Oops: Southwest Boeing 737 And Cargolux Boeing 747-8F Suffer Minor Collision In Chicago
A Southwest Airlines passenger plane collided with a Cargolux Boeing 747 at Chicago’s O’Hare Airport (ORD) on Saturday.…
A Southwest Airlines passenger plane collided with a Cargolux Boeing 747 at Chicago’s O’Hare Airport (ORD) on Saturday. The jumbo struck the left winglet of the Southwest Airlines Boeing 737 from behind. As a result, both aircraft suffered minor damage.
Cargolux 747 heading to Luxembourg clips Southwest 737-700
According to an incident report on Aviation Safety Network, the incident occurred mid-evening on Saturday while the Southwest Airlines plane was waiting for a gate to open up. The Boeing 747-8F taxied past and inadvertently clipped the smaller aircraft.
The Cargolux Boeing 747-8F (registration LX-VCE) had landed at O’Hare from Anchorage (ANC) earlier in the day. The aircraft had just completed a marathon New York (JFK) – Luxembourg (LUX) – Novosibirsk (OVB) – Zhengzhou (CGO) – Anchorage (ANC) – Chicago (ORD) run.
The Aviation Safety Network reports says the Southwest Airlines plane was at A pad along taxiway TT waiting for its gate to open up. The departing jumbo taxied past.

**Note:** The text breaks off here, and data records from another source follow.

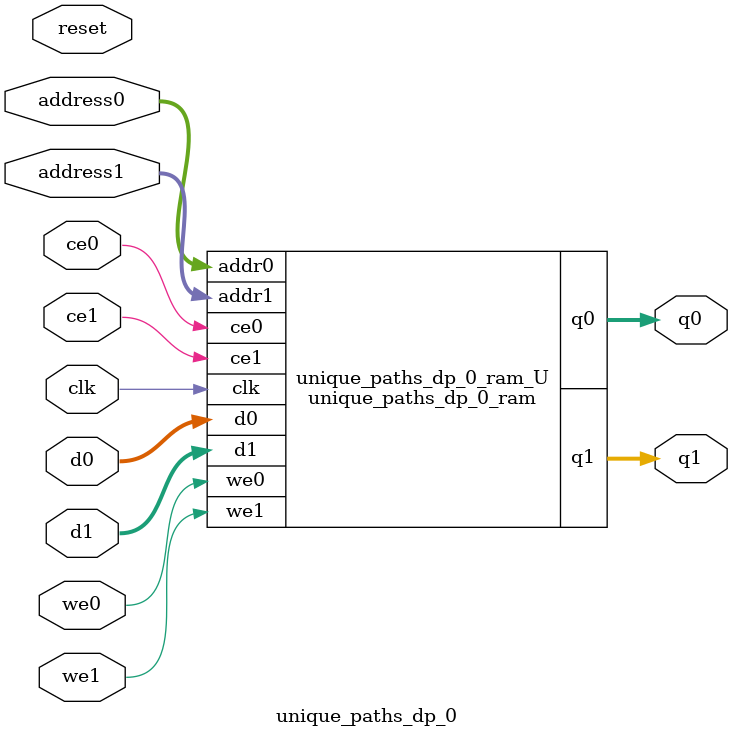
<source format=v>
`timescale 1 ns / 1 ps
module unique_paths_dp_0_ram (addr0, ce0, d0, we0, q0, addr1, ce1, d1, we1, q1,  clk);

parameter DWIDTH = 32;
parameter AWIDTH = 7;
parameter MEM_SIZE = 100;

input[AWIDTH-1:0] addr0;
input ce0;
input[DWIDTH-1:0] d0;
input we0;
output reg[DWIDTH-1:0] q0;
input[AWIDTH-1:0] addr1;
input ce1;
input[DWIDTH-1:0] d1;
input we1;
output reg[DWIDTH-1:0] q1;
input clk;

(* ram_style = "block" *)reg [DWIDTH-1:0] ram[0:MEM_SIZE-1];




always @(posedge clk)  
begin 
    if (ce0) 
    begin
        if (we0) 
        begin 
            ram[addr0] <= d0; 
        end 
        q0 <= ram[addr0];
    end
end


always @(posedge clk)  
begin 
    if (ce1) 
    begin
        if (we1) 
        begin 
            ram[addr1] <= d1; 
        end 
        q1 <= ram[addr1];
    end
end


endmodule

`timescale 1 ns / 1 ps
module unique_paths_dp_0(
    reset,
    clk,
    address0,
    ce0,
    we0,
    d0,
    q0,
    address1,
    ce1,
    we1,
    d1,
    q1);

parameter DataWidth = 32'd32;
parameter AddressRange = 32'd100;
parameter AddressWidth = 32'd7;
input reset;
input clk;
input[AddressWidth - 1:0] address0;
input ce0;
input we0;
input[DataWidth - 1:0] d0;
output[DataWidth - 1:0] q0;
input[AddressWidth - 1:0] address1;
input ce1;
input we1;
input[DataWidth - 1:0] d1;
output[DataWidth - 1:0] q1;



unique_paths_dp_0_ram unique_paths_dp_0_ram_U(
    .clk( clk ),
    .addr0( address0 ),
    .ce0( ce0 ),
    .we0( we0 ),
    .d0( d0 ),
    .q0( q0 ),
    .addr1( address1 ),
    .ce1( ce1 ),
    .we1( we1 ),
    .d1( d1 ),
    .q1( q1 ));

endmodule


</source>
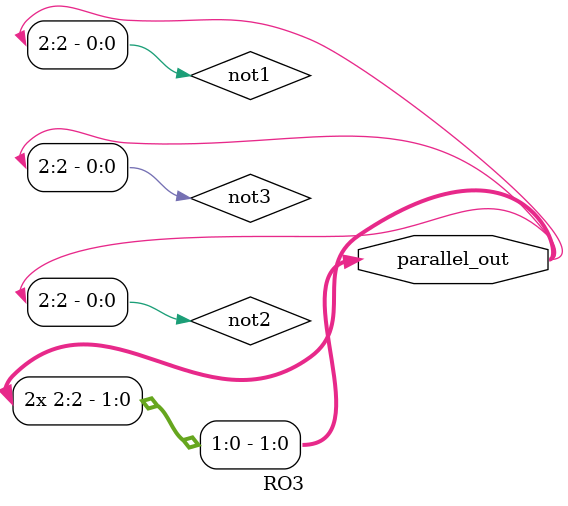
<source format=sv>

(* keep_hierarchy = "yes" *)
(* DONT_TOUCH = "yes" *)
(* keep = "true" *)
module RO3(
    output [2:0] parallel_out
);
    
    // Internal wires
    (* keep = "true" *) wire not1, not2, not3;

    // Create NOT gates
    assign not1 = ~not3;
    assign not2 = ~not1;
    assign not3 = ~not2;

    // Output
    assign parallel_out = {not1, not2, not3};


endmodule
</source>
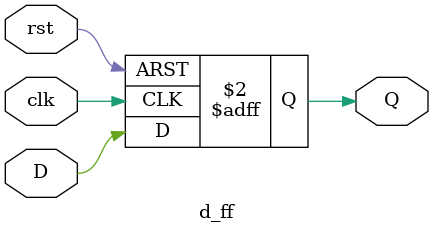
<source format=v>

module clkdiv #(parameter FREQ = 50) (
    input clk,
    input rst,
    output reg clk_div
);

localparam constantN = 50_000_000; // 50 MHz base clock
localparam COUNT_MAX = constantN/(2*FREQ);

reg [31:0] count;

always @(posedge clk or posedge rst) 
begin
    if (rst)    
        count <= 32'b0;
    else if (count == COUNT_MAX - 1)
        count <= 32'b0;
    else
        count <= count + 1;
end

always @(posedge clk or posedge rst) begin 
    if (rst)
        clk_div <= 1'b0;
    else if (count == COUNT_MAX - 1)
        clk_div <= ~clk_div;
end

endmodule


// PWM Module
module PWM(
    input pb_inc,
    input pb_dec,
    input clk,
    input rst,
    output pwm_out
);

wire neg_pb_inc = ~pb_inc;
wire neg_pb_dec = ~pb_dec;
wire slow_clk;
wire debounced_pb_inc;
wire debounced_pb_dec;

reg [31:0] DC = 32'd10; // Inicializar

parameter base_freq = 50_000_000;
parameter target_freq = 50;
parameter counts = base_freq / target_freq; 
parameter step_size = 1; // Cambia el duty cycle 

// Reducir la frecuencia del reloj
clkdiv u1(.clk(clk), .rst(rst), .clk_div(slow_clk));

// Debouncer
debouncer d0(.pb_1(neg_pb_inc), .clk(slow_clk), .rst(rst), .pb_out(debounced_pb_inc));
debouncer d1(.pb_1(neg_pb_dec), .clk(slow_clk), .rst(rst), .pb_out(debounced_pb_dec));

// Control del Duty Cycle
always @(posedge slow_clk or posedge rst)
begin 
    if (rst)
        DC <= 32'd7; // Reset 
    else if (debounced_pb_inc && DC < 100) 
        DC <= DC + step_size;
    else if (debounced_pb_dec && DC > 0) 
        DC <= DC - step_size;
	  else if (DC == 100)
			DC <= DC;
end

// Generación PWM
reg [31:0] counter;
always @(posedge clk or posedge rst) 
begin
    if (rst)
        counter <= 32'b0;
    else if (counter >= counts - 1)
        counter <= 32'b0;
    else
        counter <= counter + 1;
end

assign pwm_out = (counter < (DC * counts / 100)) ? 1'b1 : 1'b0;

endmodule


// Debouncer Module
module debouncer(
    input pb_1,
    input clk,
    input rst,
    output pb_out
);

wire Q0, Q1, Q2, Q2_bar;

// Flip-Flops
d_ff d0(.clk(clk), .D(pb_1), .rst(rst), .Q(Q0));
d_ff d1(.clk(clk), .D(Q0), .rst(rst), .Q(Q1));
d_ff d2(.clk(clk), .D(Q1), .rst(rst), .Q(Q2));

assign Q2_bar = ~Q2;
assign pb_out = Q1 & Q2_bar; 

endmodule


// D Flip-Flop
module d_ff(
    input clk,
    input D,
    input rst,
    output reg Q
);

always @(posedge clk or posedge rst)
begin
    if (rst)
        Q <= 1'b0;
    else
        Q <= D;
end

endmodule

</source>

The Boeing 747 was bound for Luxembourg.
Southwest Airlines B737-700 (N218WN) and Cargolux B747-800F (LX-VCE) were involved in a ground collision at Chicago-O'Hare Intl Airport (KORD), IL, USA. The 747 struck the left winglet of the 737 from behind resulting in damage to both aircraft. https://t.co/5dEbbxRLFu pic.twitter.com/QXhglrc3PQ
— JACDEC (@JacdecNew) June 20, 2021
Southwest 737-700 has left winglet destroyed
The Southwest Airlines Boeing 737-700 (registration N218WN) had just operated flight WN2750 from Fort Lauderdale (FLL). Southwest’s Boeing 737-700s can fly 143 passengers. However, the precise number of passengers and crew on this flight is unknown. Thirty-six hours after the incident, both aircraft remain on the ground at Chicago O’Hare.
N218WN is almost 16 years old, having been delivered to Southwest Airlines in July 2005. Cargolux’s 747-8F, LX-VCE, is just nine years old, having been delivered to the cargo business in May 2012. Neither aircraft have a previous incident history.
The damage sustained by both aircraft on Saturday was described a minor. However, images on social media show Southwest’s winglet was destroyed. Saturday’s incident continues to run of bad luck for Southwest when it comes to winglets – several have been damaged recently.
Cargolux searches for a 747-800F replacement aircraft
Saturday’s incident is noteworthy because it involves a fast disappearing aircraft type – the 747. Luxembourg-based still flies 30 of the jumbos. They have an average age of 12.6 years. While Boeing 747 passenger flights are fast becoming a rare event, cargo airlines like Cargolux continue to use the aircraft type owing to its cavernous cargo holds and impressive flying range.
But even cargo carriers like Cargolux are eyeing a future without the jumbo jets. The 747-800Fs may be reliable and not very old, but their green credentials don’t pass muster in the 2020s.
Speaking at the recent Cargo Facts EMEA 2021, Cargolux CEO Richard Forson said increasingly tough environmental standards combined with a paucity of new freighter launching posed some problems for his airline.
“At this point, the latest technology is the 747-8F, that’s from 10 years ago. There are no developments, going forward.”
The problem cargo operators like Cargolux face is there are no contemporary freighter replacement aircraft on the market with similar specs to the Boeing 737. While there is talk of Boeing 777X and Airbus A350 freighter programs, Richard Forson needs a hard product rather than a drawing board concept.
And while there are reliable second-hand aircraft available to buy, most of them are old and fail to meet modern emissions standards. That makes the planes environmentally unpalatable. It also makes it had to get financing for them.
That’s a dilemma a lot of airlines will face. And emissions will make it hard to get financing for second-hand aircraft,” Forson says.